Knapp 20 Seiten komme ich in „Vom Wesen des Feuilletons“ voran, darunter haarsträubende Sätze über sowjetische Ansichten zum Feuilleton. Man musste zu DDR-Zeiten immer und überall eine prosowjetische Verbeugung einbauen. Das war im Felde des Sportes für mich in den späten Jahren des Ländchens zunehmend lächerlich, wenn sich die Reporter pflichtgemäß der sowjetischen Hilfe erinnerten beim Aufbau aller Sportarten, obwohl wir längst besser waren, sogar besser im Dopen. Die Emanzipation kam ausgerechnet, als der Dank wieder Sinn gehabt hätte, manche erinnern sich. Da verbot der oberste Wächterrat den „Sputnik“, den ewig niemand las, ähnlich wie die „Presse der Sowjetunion“, nun aber, wegen Gorbatschow, alle lesen wollten. Alle waren gierig auf alte Stalin-Geschichten, der Westen dachte vollends, Gorbi sei auf dem Weg zum Superstar. Hier einfach nur Dienstag, der Tag, an dem ich Radieschen vom Kraut befreie, weil ich der Radieschen-Esser bin.

7. Juli 2025

Wenn du um 10 Uhr einen Zahnarzttermin hast, heißt das keineswegs, dass du um 10 Uhr auch aufgerufen wirst. Früher blätterte ich dort in alten Exemplaren des „Eulenspiegel“, jetzt sitze ich auf dem Flur. Das hat den Vorteil, dass es mich besser vor Corona schützt. Aber vielleicht verwechsle ich das auch nur. Man kann wunderbar Newsletter auf dem Handy löschen, die man theoretisch auch abbestellen könnte, nur klappt das nie. Bisweilen findet sich auch eine Nachricht, die das Lesen lohnt. Wenn es zu lange dauert, habe ich als stille Reserve die Katzenvideos von Leo und Bobby, welchen ich gelegentlich als Aufsicht und Fütterer diene.

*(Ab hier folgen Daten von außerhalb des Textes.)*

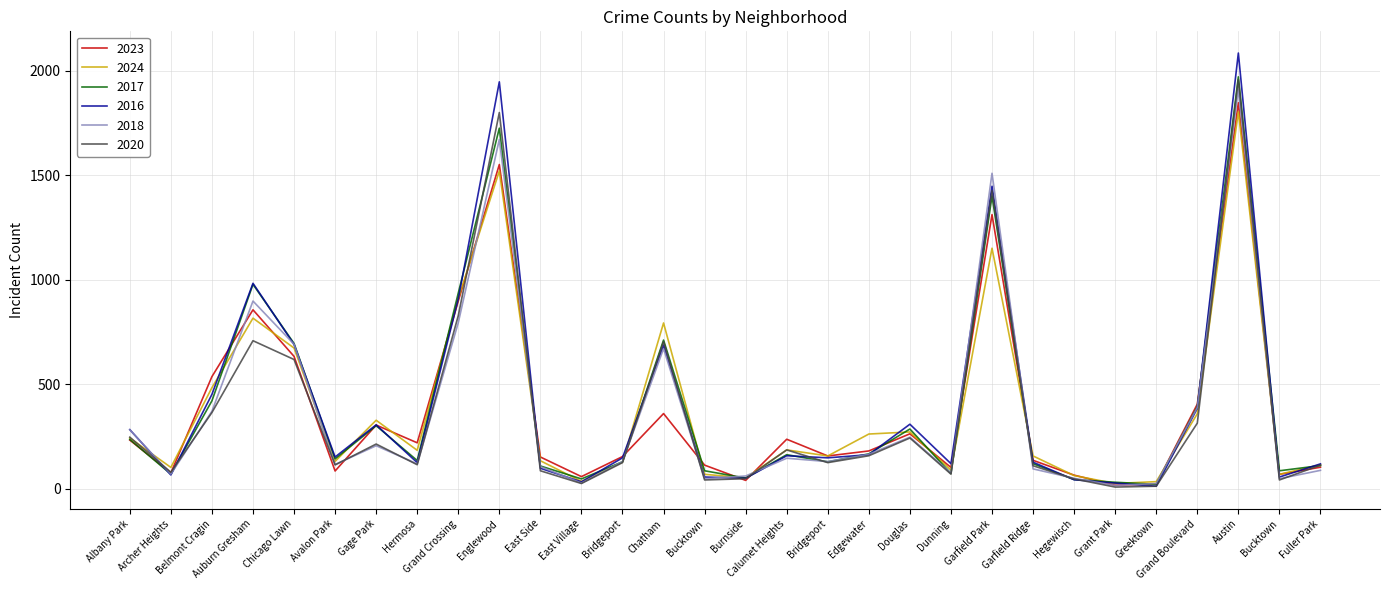

True or false: 2024 has a value of 341 at Albany Park.

False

Auf dem weiten Fußmarsch von der Krankenhausstraße bis zur Höhe werde ich eingesammelt unterwegs, nachdem ich knapp per Whatsapp meinen Standort mitgeteilt habe. So geht das heute und wir klagen, das zu viel Chlor im Trinkwasser ist. Was sind wir für undankbare Menschen. Wir zahlen unseren Wein mit Visa-Card.